Our bodies use chemicals like serotonin and melatonin to sleep, and when foods rich in0 these chemicals are consumed right before bed, our muscles tend to struggle to operate at their full capacity.
Sedatives need to be differentiated from alcohol partially because of their furtive nature. Even certain allergy medications contain antihistamines—which can further sedate your body. Looking at our diet and medication intake and uncovering what’s causing tiredness in the evenings is a good place to start with the improvement of your nightly rest.
While not directly related to sleep apnea, it is also best to avoid consumption of any food before resting. Meals high in calories in carbohydrates tend to take longer to digest—and once your body turns off for the night, much of that excess energy becomes stored as fat.
If your working on weight sleep specifically to combat your predisposition to sleep apnea, avoiding foods at night and drinking water before bed could help more than you’d think.
Sleep Apnea Prevention
In general, the prevention of sleep apnea is going to take more than one quick fix—much like how developing sleep apnea relies on several different factors.
In general, weight and genetics have the biggest effect on your ability to rest well. While we cannot control our genetics, we can control our weight.
If one or more of the above causes tend to appear regularly in your routine, consult with a doctor and ask about ways to prevent sleep apnea. Small changes to your diet to lower your body to a healthy weight remains a great place to start—but exercising regularly and focusing on cardio will help improve your body’s ability to get the oxygen it needs to survive.

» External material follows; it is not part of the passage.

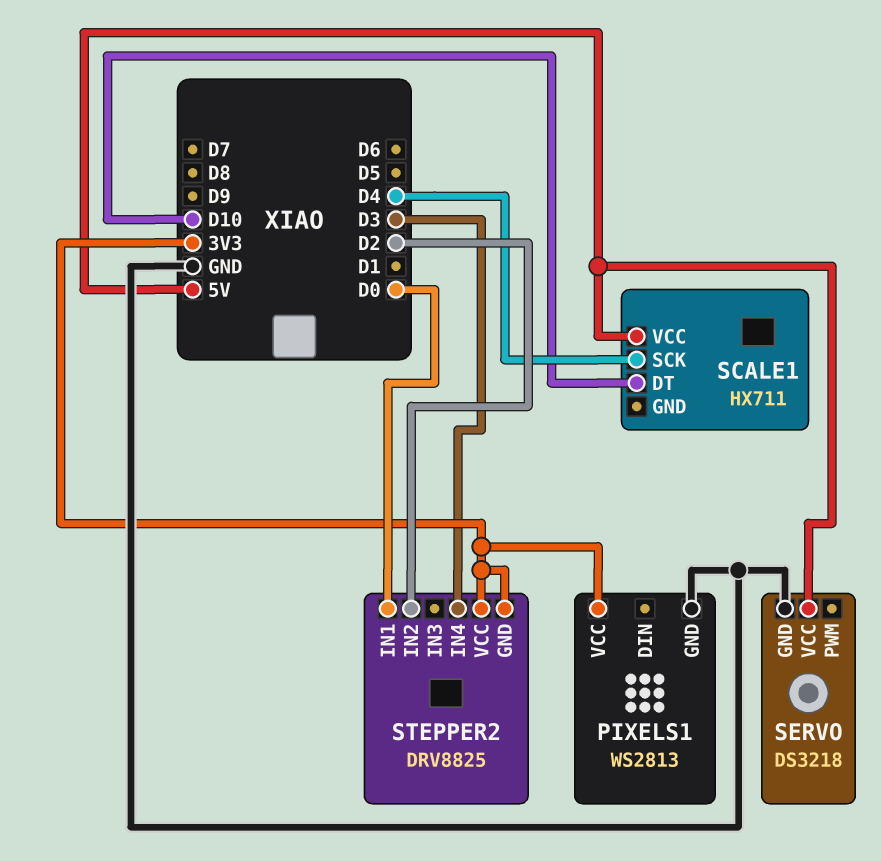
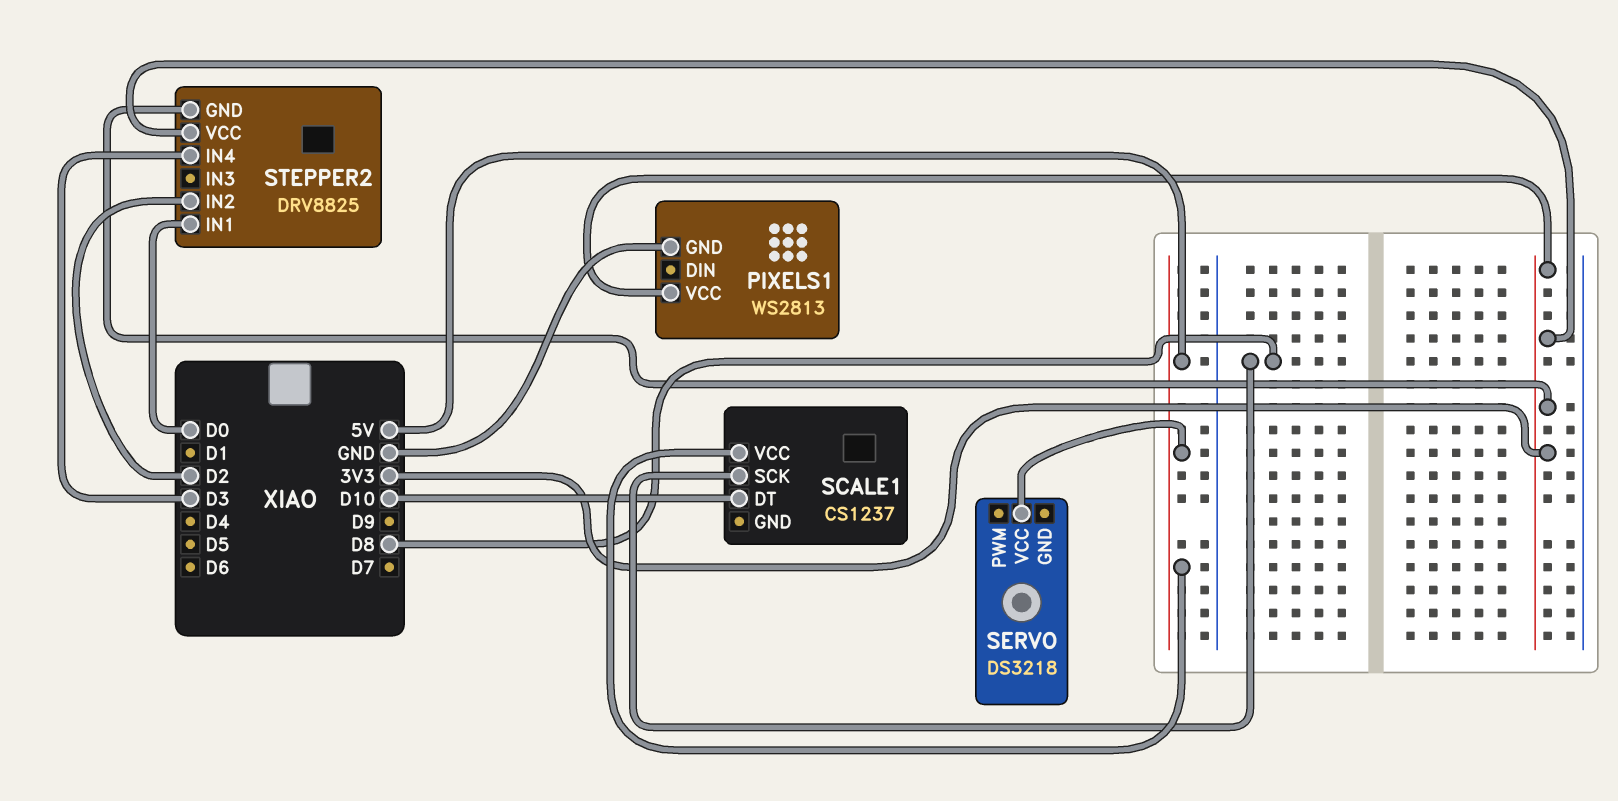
SCALE1: HX711 -> CS1237
SCALE1 pin SCK: D4 -> D8
SERVO pin GND: GND -> none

For insomniacs, giving up sedatives and alcohol at night may be particularly difficult. Consider switching up your sleeping position and focusing on remaining on your left or right side for the majority of the night.
The human body loves consistency—so remember to keep your room dark, comfortable, and as distraction free as possible. Focus on going to bed at the same time each night and waking up at the same time each morning.
Over time, your body will come to expect to rest at these hours—and will naturally help you fall asleep from the release of serotonin and melatonin. The first few nights may be particularly difficult—but once the routine is set, sleep will come easier and with fewer interruptions during the night.
There are many ways to develop sleep apnea, but many pathways through which we can hope to prevent the issue and mitigate risk. If you sleep with a partner, ask them to describe your sleep during the night—and whether or not you tend to snore, toss and turn, or wake up briefly for a gasp of air.
As always, be sure to consult with medical professionals before introducing new medication into your life, work to maintain consistent and efficient sleep, and cut down on these five major causes of sleep apnea. Your sleep may improve—but your health will, too.